For each line below with the word "lessons", write out a copy.

☆ ☆ ☆

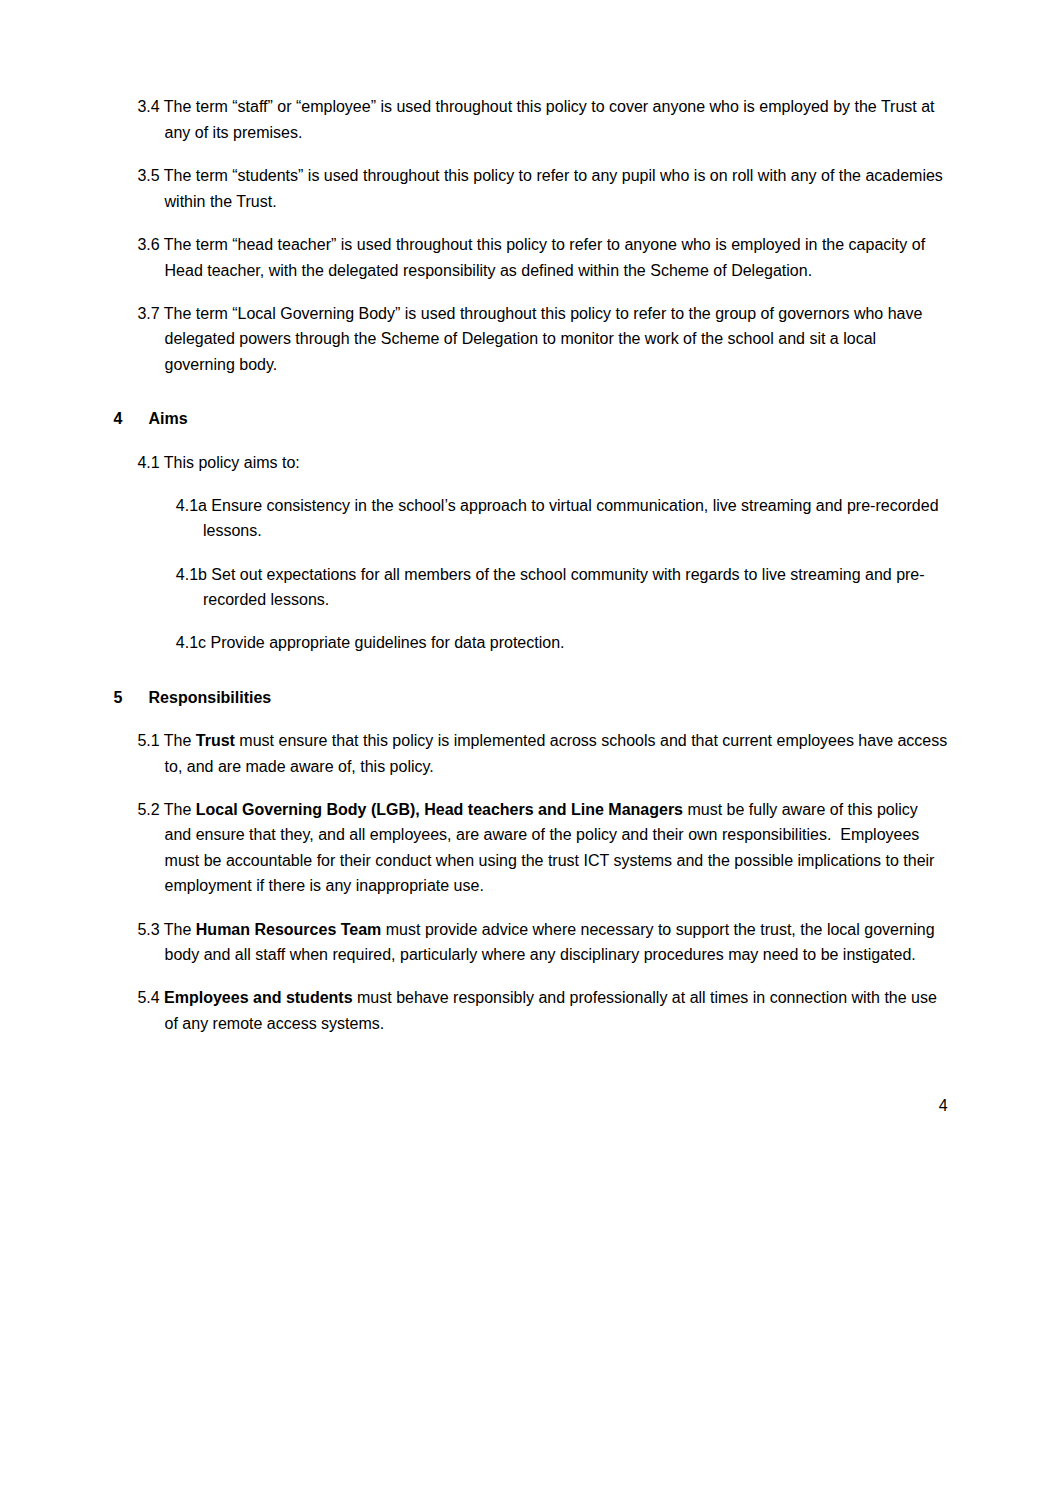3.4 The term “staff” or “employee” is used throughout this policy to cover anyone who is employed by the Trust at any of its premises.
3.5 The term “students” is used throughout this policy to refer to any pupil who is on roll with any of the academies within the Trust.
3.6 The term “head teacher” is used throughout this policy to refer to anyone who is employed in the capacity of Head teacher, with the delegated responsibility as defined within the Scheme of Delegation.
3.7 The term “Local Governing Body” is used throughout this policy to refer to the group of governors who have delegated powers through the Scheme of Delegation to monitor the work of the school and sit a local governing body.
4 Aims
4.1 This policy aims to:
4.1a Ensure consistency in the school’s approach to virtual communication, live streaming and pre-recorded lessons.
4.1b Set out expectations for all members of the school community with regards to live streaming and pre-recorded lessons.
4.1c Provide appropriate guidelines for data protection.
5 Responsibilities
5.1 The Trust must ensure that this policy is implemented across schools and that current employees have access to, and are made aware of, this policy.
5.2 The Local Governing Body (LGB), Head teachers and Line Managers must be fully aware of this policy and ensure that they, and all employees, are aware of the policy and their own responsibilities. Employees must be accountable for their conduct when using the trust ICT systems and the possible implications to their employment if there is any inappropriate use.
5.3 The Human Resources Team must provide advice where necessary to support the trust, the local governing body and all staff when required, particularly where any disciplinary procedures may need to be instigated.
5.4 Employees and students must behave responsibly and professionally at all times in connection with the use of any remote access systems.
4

☆ ☆ ☆

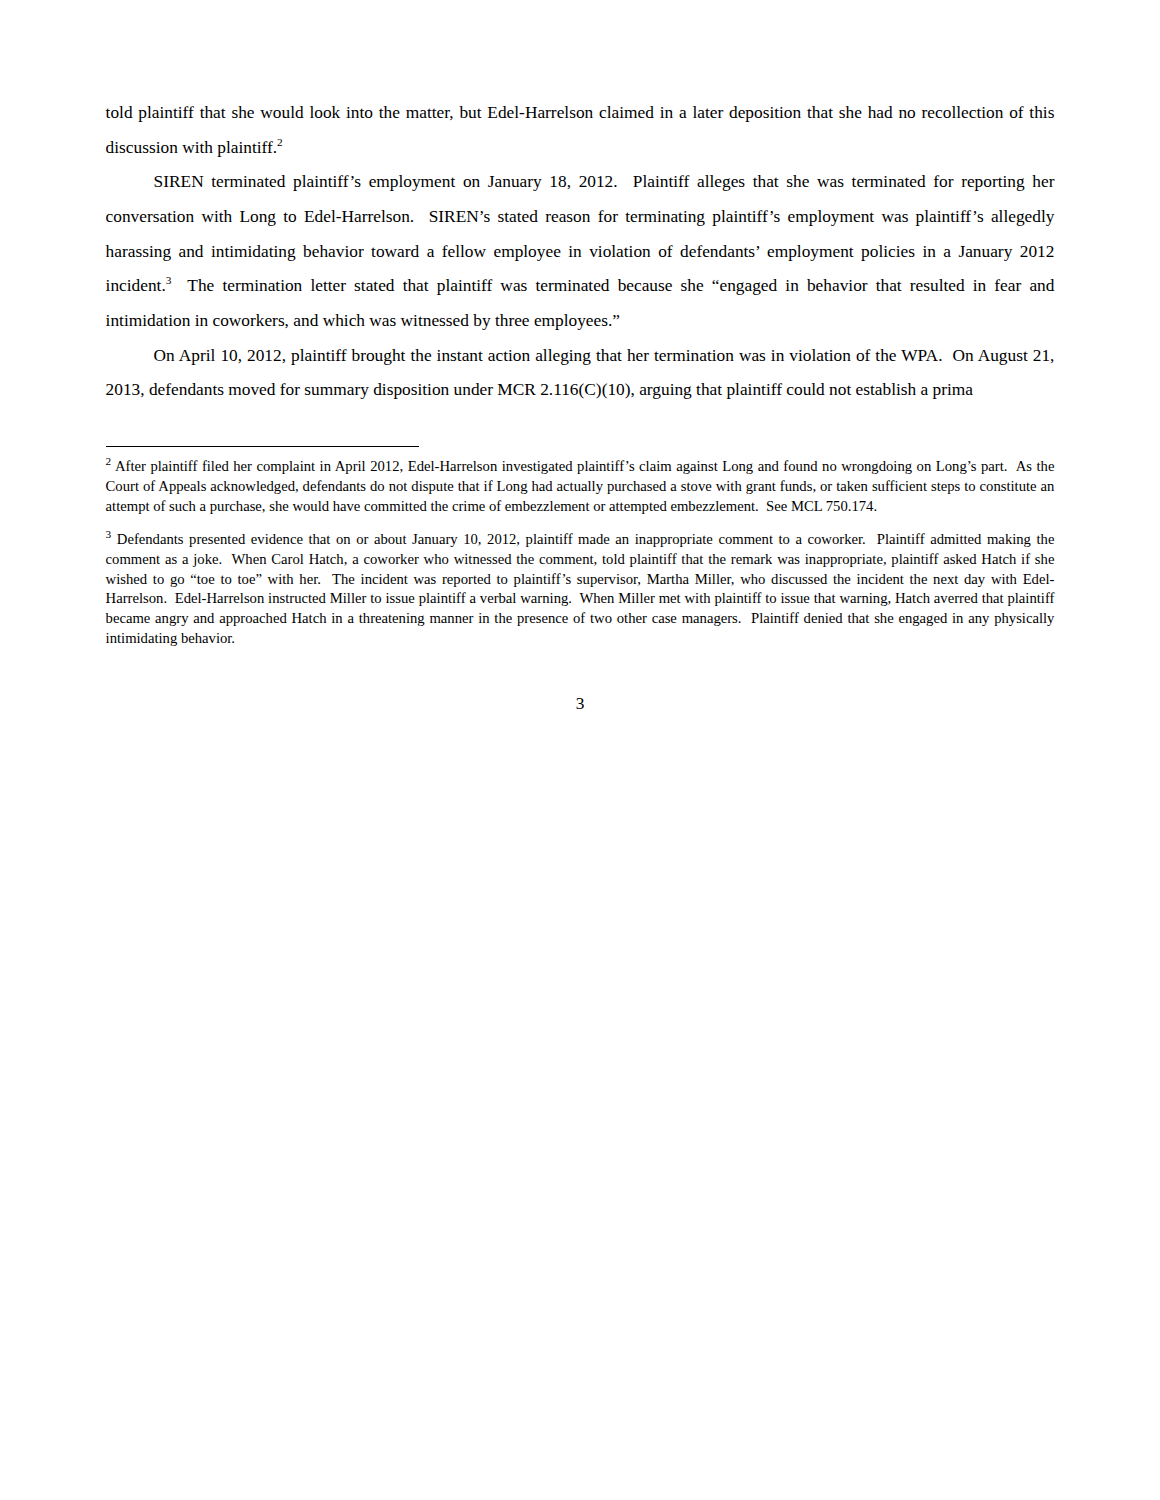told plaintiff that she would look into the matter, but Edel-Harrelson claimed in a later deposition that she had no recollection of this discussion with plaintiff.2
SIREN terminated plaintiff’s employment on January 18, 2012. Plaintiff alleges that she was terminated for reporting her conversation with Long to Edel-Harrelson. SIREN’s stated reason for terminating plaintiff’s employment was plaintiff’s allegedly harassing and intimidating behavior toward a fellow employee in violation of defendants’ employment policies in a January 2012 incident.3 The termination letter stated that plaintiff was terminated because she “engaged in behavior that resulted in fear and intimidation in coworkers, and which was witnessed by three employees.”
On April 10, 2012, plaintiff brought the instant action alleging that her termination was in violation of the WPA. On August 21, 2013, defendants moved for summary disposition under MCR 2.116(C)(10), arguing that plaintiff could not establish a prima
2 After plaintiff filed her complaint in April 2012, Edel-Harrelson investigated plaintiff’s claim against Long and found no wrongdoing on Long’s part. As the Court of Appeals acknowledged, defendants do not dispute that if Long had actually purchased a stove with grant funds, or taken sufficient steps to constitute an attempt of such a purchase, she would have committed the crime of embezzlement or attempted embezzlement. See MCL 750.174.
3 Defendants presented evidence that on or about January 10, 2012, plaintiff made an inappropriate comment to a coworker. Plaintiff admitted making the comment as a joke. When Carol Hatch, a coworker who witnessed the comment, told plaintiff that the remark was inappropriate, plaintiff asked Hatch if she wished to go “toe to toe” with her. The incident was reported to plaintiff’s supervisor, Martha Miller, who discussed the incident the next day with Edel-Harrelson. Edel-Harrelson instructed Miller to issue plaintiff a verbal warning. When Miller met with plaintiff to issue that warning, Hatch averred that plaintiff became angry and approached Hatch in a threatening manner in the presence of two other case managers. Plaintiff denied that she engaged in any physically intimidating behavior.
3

☆ ☆ ☆

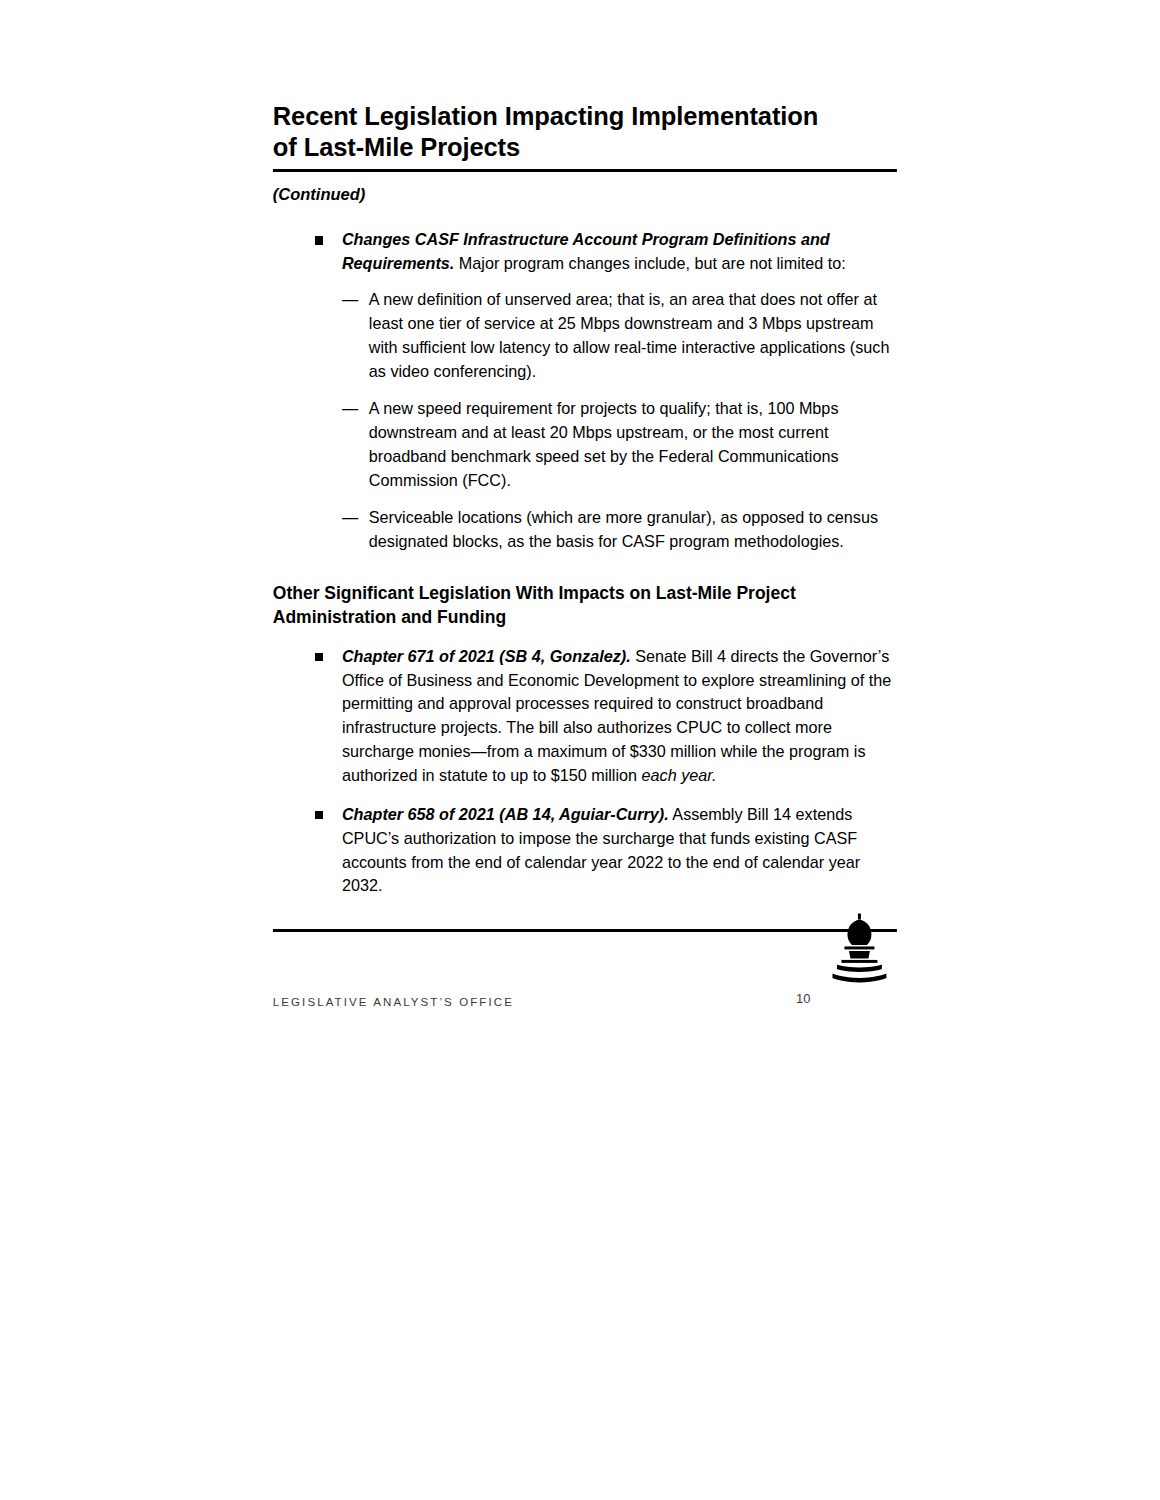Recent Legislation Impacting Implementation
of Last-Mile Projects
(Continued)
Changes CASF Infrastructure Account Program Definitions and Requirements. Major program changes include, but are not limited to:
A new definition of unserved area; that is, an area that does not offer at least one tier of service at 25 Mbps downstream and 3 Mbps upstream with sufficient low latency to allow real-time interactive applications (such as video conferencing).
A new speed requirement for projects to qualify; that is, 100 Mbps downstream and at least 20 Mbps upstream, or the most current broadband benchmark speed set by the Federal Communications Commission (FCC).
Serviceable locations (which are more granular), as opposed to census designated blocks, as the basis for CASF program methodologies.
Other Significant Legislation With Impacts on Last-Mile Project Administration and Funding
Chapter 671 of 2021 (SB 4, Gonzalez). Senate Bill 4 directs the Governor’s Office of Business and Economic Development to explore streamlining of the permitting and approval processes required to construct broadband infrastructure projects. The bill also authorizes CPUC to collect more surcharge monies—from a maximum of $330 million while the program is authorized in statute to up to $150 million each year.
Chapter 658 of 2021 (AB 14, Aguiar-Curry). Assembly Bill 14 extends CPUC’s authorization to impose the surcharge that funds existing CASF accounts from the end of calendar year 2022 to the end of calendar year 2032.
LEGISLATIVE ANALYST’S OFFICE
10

☆ ☆ ☆

- [Your response]
4.1a Ensure consistency in the school’s approach to virtual communication, live streaming and pre-recorded lessons.
4.1b Set out expectations for all members of the school community with regards to live streaming and pre-recorded lessons.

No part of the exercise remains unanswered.